Cisco informs it won’t set zero-day RCE in end-of-life VPN routers

Cisco suggests end-of-life small business RV routers owners to upgrade new models after revealing remote code execution vulnerability that will not be patched.

However, the vulnerability is tracked as CVE-2022-20825 and has a CVSS severity rating of 9.8 out of 10.0.

According to a Cisco security advisory, the defect exists because of insufficient user input validation of incoming HTTP packets on the impacted devices.

However, an attacker can defeat it by sending specially crafted requests to the web-based management interface resulting in command execution with root-level privileges.

Influence and amendition –

The vulnerability affects four small business RV series models named as the RV110W Wireless-N VPN Firewall, the RV130 VPN Router, the RV130W Wireless-N Multifunction VPN Router, and the RV215W Wireless-N VPN Router.

However, this vulnerability only affects web-based remote management interface devices enabled on WAN connections.

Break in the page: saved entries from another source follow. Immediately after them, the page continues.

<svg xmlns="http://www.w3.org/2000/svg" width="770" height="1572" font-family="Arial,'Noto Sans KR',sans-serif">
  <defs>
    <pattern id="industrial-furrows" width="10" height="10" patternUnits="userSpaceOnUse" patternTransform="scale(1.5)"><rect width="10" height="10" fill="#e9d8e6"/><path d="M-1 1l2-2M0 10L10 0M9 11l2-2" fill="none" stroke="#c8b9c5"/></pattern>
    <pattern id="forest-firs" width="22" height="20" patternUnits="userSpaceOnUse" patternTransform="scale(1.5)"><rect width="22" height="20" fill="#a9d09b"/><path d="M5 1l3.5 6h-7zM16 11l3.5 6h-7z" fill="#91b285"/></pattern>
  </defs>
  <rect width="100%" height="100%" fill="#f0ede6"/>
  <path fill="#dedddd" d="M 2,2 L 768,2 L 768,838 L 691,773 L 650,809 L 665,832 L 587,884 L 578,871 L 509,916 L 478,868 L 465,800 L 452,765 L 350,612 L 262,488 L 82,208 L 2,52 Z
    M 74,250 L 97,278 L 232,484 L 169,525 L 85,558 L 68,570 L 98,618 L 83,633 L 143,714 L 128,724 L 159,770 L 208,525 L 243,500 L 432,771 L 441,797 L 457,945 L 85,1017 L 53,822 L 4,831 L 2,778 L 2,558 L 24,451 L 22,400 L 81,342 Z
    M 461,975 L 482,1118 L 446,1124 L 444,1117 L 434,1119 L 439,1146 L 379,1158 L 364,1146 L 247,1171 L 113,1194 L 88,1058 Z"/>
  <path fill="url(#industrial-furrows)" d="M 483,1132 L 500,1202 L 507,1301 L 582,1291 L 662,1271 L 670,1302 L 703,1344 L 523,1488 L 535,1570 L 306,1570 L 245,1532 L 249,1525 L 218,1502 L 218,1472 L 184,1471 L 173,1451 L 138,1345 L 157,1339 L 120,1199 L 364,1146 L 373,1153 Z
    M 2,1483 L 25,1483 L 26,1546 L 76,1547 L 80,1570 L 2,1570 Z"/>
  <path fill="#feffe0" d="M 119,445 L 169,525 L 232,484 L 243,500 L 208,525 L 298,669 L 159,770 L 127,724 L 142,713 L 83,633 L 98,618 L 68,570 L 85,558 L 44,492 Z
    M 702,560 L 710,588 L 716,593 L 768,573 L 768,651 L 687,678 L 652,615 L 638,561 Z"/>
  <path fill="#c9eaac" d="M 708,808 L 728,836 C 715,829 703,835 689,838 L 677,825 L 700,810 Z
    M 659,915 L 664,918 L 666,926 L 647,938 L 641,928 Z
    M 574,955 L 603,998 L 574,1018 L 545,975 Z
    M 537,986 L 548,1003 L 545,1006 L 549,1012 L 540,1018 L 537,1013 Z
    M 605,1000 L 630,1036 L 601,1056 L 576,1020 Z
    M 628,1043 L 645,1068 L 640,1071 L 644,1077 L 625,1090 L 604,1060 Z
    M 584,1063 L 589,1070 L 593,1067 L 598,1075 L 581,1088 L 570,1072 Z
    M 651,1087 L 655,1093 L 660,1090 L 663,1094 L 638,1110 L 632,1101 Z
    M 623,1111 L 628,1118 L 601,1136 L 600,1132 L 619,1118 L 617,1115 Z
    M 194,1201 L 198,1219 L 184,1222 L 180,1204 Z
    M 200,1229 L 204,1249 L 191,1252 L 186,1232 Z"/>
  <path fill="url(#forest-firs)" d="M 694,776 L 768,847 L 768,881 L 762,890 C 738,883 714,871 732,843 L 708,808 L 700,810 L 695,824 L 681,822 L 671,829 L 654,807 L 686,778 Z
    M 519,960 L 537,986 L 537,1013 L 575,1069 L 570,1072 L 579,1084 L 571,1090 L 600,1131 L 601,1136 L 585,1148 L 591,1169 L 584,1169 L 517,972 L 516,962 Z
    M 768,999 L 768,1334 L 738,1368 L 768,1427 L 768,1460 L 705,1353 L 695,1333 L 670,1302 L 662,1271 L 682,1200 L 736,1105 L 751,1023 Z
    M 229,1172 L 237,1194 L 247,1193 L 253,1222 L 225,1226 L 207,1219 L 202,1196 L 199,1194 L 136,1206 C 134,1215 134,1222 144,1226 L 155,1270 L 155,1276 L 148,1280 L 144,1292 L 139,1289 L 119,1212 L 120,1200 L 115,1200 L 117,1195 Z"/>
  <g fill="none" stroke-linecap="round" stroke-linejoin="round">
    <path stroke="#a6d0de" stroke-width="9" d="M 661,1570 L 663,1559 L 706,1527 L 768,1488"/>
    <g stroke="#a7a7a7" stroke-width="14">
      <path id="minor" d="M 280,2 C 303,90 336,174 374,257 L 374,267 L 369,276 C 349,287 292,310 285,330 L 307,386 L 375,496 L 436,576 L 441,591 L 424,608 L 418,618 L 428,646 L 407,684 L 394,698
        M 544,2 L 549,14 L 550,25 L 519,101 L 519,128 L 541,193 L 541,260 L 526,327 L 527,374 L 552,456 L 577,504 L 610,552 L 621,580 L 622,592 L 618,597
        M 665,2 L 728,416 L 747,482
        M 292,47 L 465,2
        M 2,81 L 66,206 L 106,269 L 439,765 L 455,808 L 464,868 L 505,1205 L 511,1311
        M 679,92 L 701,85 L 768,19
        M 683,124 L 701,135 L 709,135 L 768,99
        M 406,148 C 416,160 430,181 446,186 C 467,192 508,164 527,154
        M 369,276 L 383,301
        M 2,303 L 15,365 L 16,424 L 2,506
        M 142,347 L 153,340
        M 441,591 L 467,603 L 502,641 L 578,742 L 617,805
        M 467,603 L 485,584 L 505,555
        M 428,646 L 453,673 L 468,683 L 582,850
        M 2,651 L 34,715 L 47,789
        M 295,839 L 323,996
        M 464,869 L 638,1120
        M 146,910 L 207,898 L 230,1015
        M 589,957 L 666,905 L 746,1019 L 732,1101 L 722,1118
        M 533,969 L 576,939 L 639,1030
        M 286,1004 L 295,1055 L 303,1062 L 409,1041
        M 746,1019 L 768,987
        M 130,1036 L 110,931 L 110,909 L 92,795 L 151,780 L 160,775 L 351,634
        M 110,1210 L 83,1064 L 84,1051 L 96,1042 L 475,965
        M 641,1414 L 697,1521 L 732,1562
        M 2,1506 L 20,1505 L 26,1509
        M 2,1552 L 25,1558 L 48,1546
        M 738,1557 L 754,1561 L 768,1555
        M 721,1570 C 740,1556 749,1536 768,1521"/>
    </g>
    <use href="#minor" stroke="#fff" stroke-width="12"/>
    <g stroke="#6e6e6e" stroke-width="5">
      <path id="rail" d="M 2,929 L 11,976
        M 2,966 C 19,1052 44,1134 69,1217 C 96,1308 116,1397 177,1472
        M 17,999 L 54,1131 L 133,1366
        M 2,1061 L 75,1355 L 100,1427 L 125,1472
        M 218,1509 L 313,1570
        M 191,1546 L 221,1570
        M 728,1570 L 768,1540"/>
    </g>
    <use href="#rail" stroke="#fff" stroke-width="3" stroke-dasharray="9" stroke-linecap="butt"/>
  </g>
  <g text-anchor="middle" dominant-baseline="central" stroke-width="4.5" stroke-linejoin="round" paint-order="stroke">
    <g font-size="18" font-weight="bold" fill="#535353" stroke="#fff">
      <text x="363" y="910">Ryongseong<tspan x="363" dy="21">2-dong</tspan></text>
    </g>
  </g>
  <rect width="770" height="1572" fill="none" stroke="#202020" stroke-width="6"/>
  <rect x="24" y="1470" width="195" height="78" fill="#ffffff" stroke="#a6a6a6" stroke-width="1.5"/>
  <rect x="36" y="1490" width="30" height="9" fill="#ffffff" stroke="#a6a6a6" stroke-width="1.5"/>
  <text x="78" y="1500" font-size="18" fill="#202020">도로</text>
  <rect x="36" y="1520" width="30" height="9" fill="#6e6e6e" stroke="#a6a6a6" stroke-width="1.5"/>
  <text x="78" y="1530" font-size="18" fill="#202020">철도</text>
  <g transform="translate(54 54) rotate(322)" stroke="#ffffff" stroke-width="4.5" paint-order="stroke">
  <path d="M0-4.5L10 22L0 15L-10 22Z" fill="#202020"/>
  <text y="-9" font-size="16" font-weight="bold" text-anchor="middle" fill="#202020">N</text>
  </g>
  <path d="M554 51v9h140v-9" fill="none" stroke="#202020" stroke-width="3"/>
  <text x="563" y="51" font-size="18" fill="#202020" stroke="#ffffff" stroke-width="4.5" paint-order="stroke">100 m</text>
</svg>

And to confirm whether remote management is enabled, the admins should log in to the web-based management interface, navigate to ‘Basic Settings > Remote Management,’ and check on it.

Besides, Cisco stated that it won’t release a security update to address CVE-2022-20825 because the devices are no longer supported.

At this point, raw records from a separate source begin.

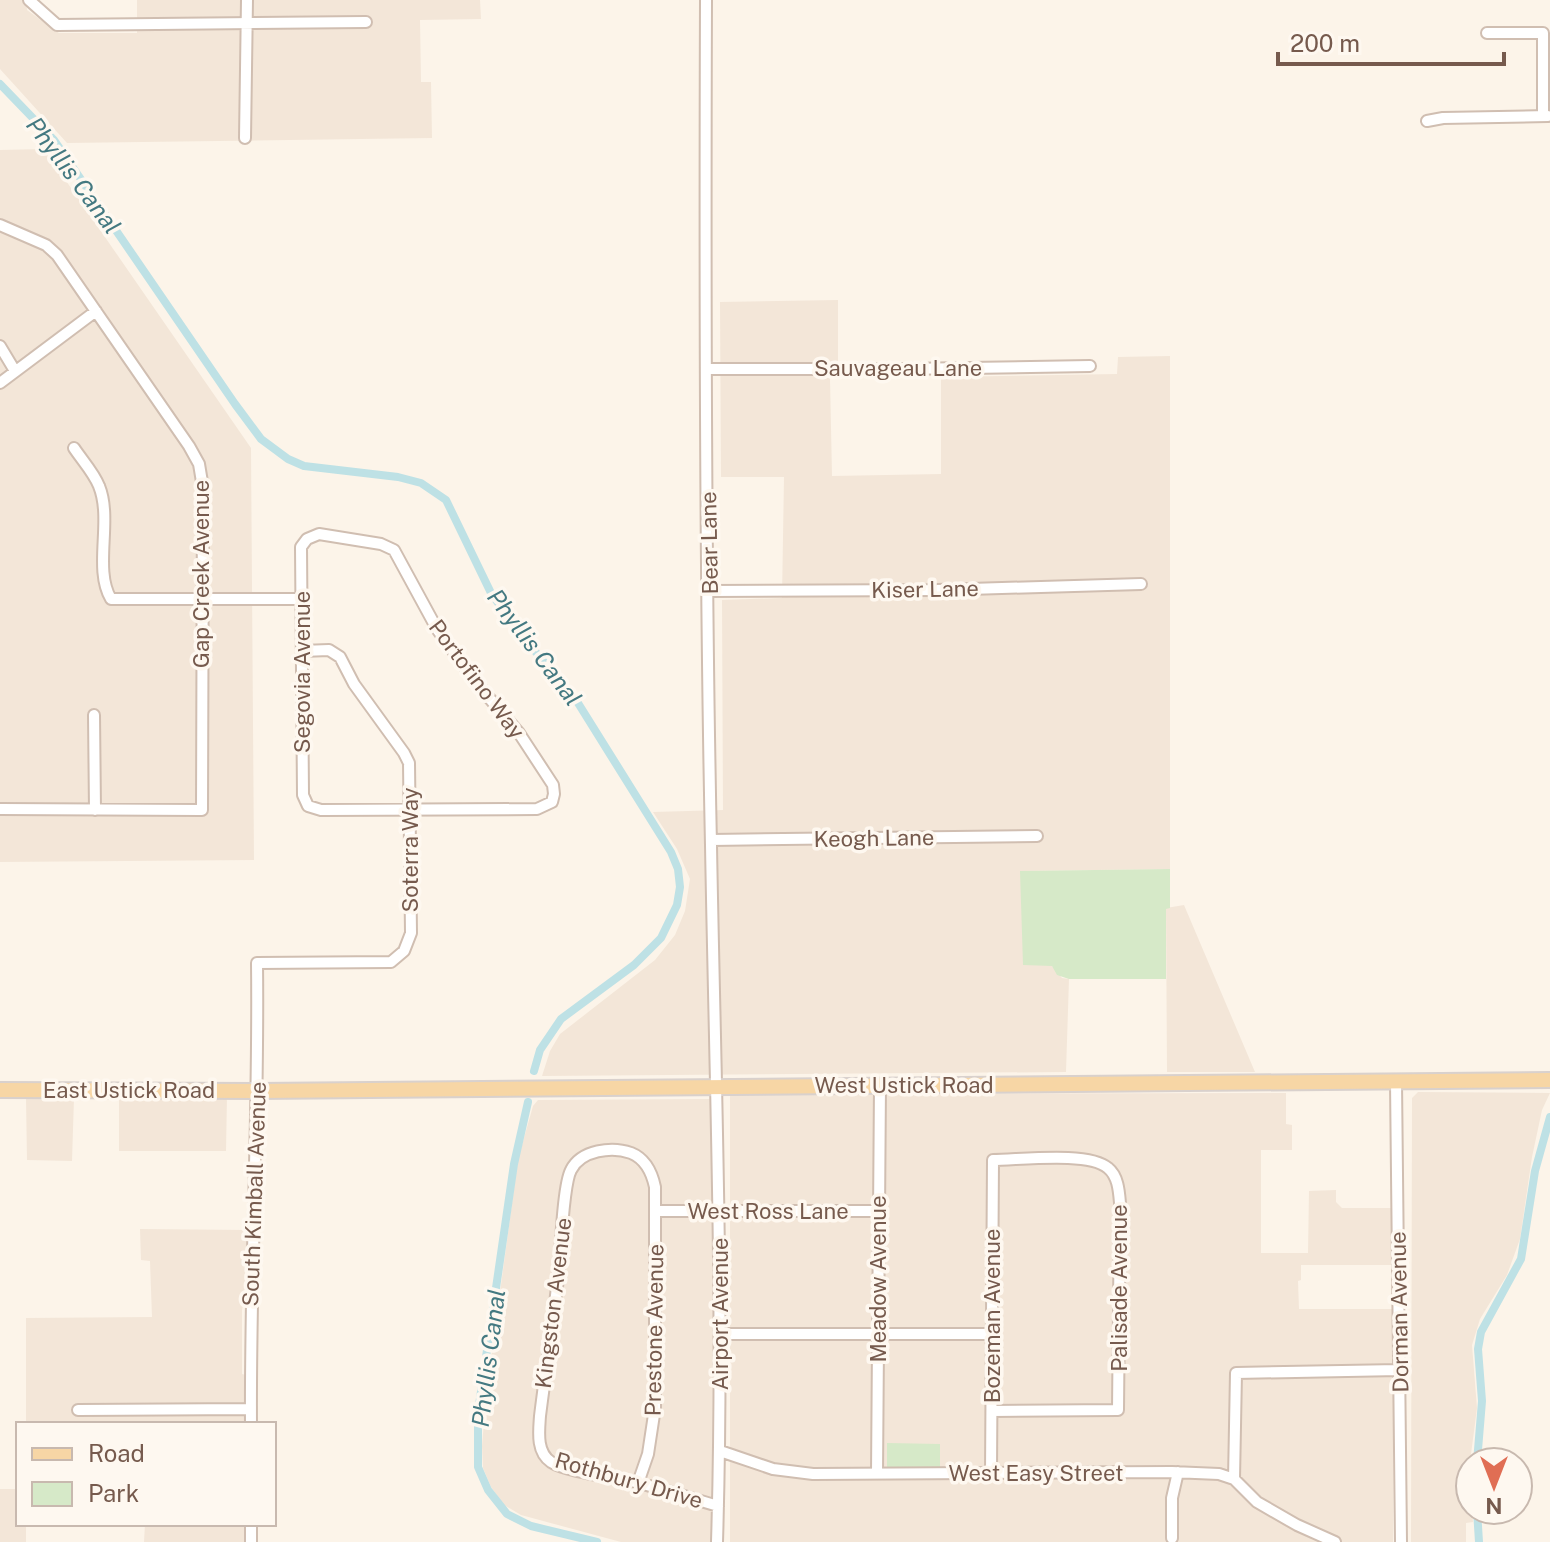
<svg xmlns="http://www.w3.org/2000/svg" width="1550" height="1542" font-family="'Public Sans',sans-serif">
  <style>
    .residential { fill: #f3e6d8 }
    .green { fill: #d6e9c8 }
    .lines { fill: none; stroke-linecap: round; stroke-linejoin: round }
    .canal { stroke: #bee1e5; stroke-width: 8 }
    .minor-casing { stroke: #d0beb1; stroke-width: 14 }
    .major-casing { stroke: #d9d1cd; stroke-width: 18 }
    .minor { stroke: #fff; stroke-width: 10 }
    .major { stroke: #f7d6a5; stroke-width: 14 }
    .labels { text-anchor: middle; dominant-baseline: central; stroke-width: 7; stroke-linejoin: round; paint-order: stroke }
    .street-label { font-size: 22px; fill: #765a4d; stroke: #fef8f0 }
    .water-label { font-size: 24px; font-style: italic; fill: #447981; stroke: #fef8f0 }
  </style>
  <rect width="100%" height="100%" fill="#fcf4e9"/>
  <path class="residential" d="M0 0H26L27 10 59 33H137V0H480L481 19 420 20 421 82H431L432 138 67 143 0 69Z
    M44 149 251 448 254 860 0 862V150Z
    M838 300V379H830L832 476 941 474V377L1117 374 1118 357 1170 356V869L1021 871 1052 966 1062 978 1069 979 1066 1072 542 1076 550 1051 560 1034 655 960 675 935 685 911 690 879 677 849 653 812 723 810 722 600 782 598 784 477H721L720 302Z
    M1184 905 1255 1072H1167L1166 908Z
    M1418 1092 1550 1093 1542 1110 1532 1157 1520 1239 1507 1275 1480 1319 1472 1345 1477 1408 1470 1462V1510H1472L1473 1522 1466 1523V1542H1411L1412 1098Z
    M1286 1093V1124L1292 1125V1150H1261V1253H1308L1309 1191 1336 1190V1202L1342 1208H1394L1393 1265H1301V1280L1298 1281 1299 1309H1393V1542H730V1094Z
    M227 1096 226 1151H119V1097Z
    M26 1098H74L72 1161 27 1160Z
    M714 1099 712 1542H621L521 1515 504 1505 491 1487 483 1468 482 1446 486 1396 518 1159 533 1106 538 1100Z
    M140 1229 247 1230 246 1292 242 1310V1374L246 1375V1424H26V1318L152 1317 150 1261 141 1260Z
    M0 1489H18V1524H26V1542H0Z
    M145 1524H247V1542H144Z"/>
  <path class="green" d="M1170 869V908L1166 909V979H1069L1057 975 1052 966 1023 965 1020 871Z
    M887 1443 940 1444V1471L887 1470Z"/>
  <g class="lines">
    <path class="canal" d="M0 84 54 140 235 404 261 439 288 459 304 466 398 477 421 483 446 500 491 593 520 634 573 695 671 852 678 869 680 887 677 905 661 938 634 965 561 1019 540 1050 534 1071
      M528 1102 514 1164 478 1412V1467L488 1490 507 1514 531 1526 597 1542
      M1477 1462 1482 1401 1478 1349 1481 1332 1521 1259 1535 1171 1550 1117
      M1477 1510 1479 1542"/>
    <g class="minor-casing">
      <path id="minor" d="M29 0 57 25 366 22
        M706 0C705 281 705 563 711 845 715 1077 724 1309 717 1542
        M1487 33H1543V116
        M1427 121 1443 118 1548 116
        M245 138 247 0
        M0 225 46 245 57 255 189 446 199 464 203 488 202 810 0 809
        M0 346 15 371
        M707 369H902L1090 366
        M0 383 96 311
        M74 448C82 460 94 473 99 486 113 520 93 569 111 599H303
        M319 534 381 544 394 550 437 629 474 680 519 733 553 785 554 794 552 802 537 809 321 810 308 806 303 795 301 547 307 539Z
        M709 591 937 590 1141 584
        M94 715 95 810
        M711 840 1037 836
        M1396 1082 1401 1542
        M656 1211H879
        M721 1334H992
        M78 1410 251 1409
        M251 1424C250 1270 259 1117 257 963L391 962 404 951 411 933 409 763 404 753 354 684 340 657 329 650 302 651
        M720 1451 773 1469 813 1474 1172 1472 1219 1474 1234 1479 1257 1502 1297 1525 1335 1542
        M991 1473 993 1160C1019 1160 1089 1151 1108 1168 1118 1176 1119 1191 1120 1203L1118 1410 992 1411
        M877 1474 880 1085
        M1234 1479 1236 1373 1399 1370
        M638 1483 648 1454 655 1408V1187C652 1173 646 1159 631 1153 612 1146 581 1150 571 1170 563 1185 561 1248 559 1269 554 1318 546 1367 540 1416 539 1431 536 1452 551 1462 567 1472 614 1477 635 1482 663 1489 690 1498 718 1506
        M1172 1538V1498L1178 1472
        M251 1542V1524"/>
    </g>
    <g class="major-casing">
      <path id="major" d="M0 1090 258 1091 1550 1080"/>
    </g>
    <use href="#minor" class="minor"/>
    <use href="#major" class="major"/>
  </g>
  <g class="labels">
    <g class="street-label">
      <text x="898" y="368">Sauvageau Lane</text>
      <text transform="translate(709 543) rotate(-91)">Bear Lane</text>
      <text transform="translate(201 574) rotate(-90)">Gap Creek Avenue</text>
      <text transform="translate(925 589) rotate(-1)">Kiser Lane</text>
      <text transform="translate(302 672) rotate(-90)">Segovia Avenue</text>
      <text transform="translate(477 679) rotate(53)">Portofino Way</text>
      <text transform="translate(874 838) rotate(-1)">Keogh Lane</text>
      <text transform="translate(410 850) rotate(-90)">Soterra Way</text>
      <text x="904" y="1085">West Ustick Road</text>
      <text x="129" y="1090">East Ustick Road</text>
      <text transform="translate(254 1194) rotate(-88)">South Kimball Avenue</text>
      <text x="768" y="1211">West Ross Lane</text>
      <text transform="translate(878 1279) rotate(-90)">Meadow Avenue</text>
      <text transform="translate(1119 1288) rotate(-90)">Palisade Avenue</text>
      <text transform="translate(553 1303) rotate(-83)">Kingston Avenue</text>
      <text transform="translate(1399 1312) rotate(-91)">Dorman Avenue</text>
      <text transform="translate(720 1314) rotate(-90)">Airport Avenue</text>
      <text transform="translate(992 1316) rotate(-90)">Bozeman Avenue</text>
      <text transform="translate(654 1330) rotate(-89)">Prestone Avenue</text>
      <text x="1036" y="1473">West Easy Street</text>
      <text transform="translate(629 1480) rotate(16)">Rothbury Drive</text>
    </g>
    <g class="water-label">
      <text transform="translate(74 175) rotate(53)">Phyllis Canal</text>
      <text transform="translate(535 647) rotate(53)">Phyllis Canal</text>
      <text transform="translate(488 1358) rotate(-83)">Phyllis Canal</text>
    </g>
  </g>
  <rect x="16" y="1422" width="260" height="104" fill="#fef8f0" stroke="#c8b9af" stroke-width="2"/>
  <rect x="32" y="1448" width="40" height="12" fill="#f7d6a5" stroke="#c8b9af" stroke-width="2"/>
  <text x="88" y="1462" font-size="24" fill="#765a4d">Road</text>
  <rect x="32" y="1482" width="40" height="24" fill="#d6e9c8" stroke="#c8b9af" stroke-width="2"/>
  <text x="88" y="1502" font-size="24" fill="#765a4d">Park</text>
  <g transform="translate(1494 1486) rotate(180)"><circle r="38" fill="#fef8f0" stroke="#c8b9af" stroke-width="2"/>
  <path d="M0-6L14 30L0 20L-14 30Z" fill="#e06e54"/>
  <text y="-12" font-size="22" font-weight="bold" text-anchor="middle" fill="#765a4d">N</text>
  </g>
  <path d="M1278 52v12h226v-12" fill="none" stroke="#765a4d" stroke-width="4"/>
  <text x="1290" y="52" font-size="24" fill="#765a4d" stroke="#fef8f0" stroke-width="6" paint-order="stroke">200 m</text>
</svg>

Moreover, the admin shall should turn off remote management on WAN interface for better overall security.

Additionally, the users are adviced to apply configuration changes until they migrate to Cisco Small Business RV132W, RV160, or RV160W Routers because the vendor actively supports.

Cisco have also warned last year that admins should upgrade to newer models after revealing that they will not fix a critical vulnerability in Universal Plug-and-Play (UPnP) service.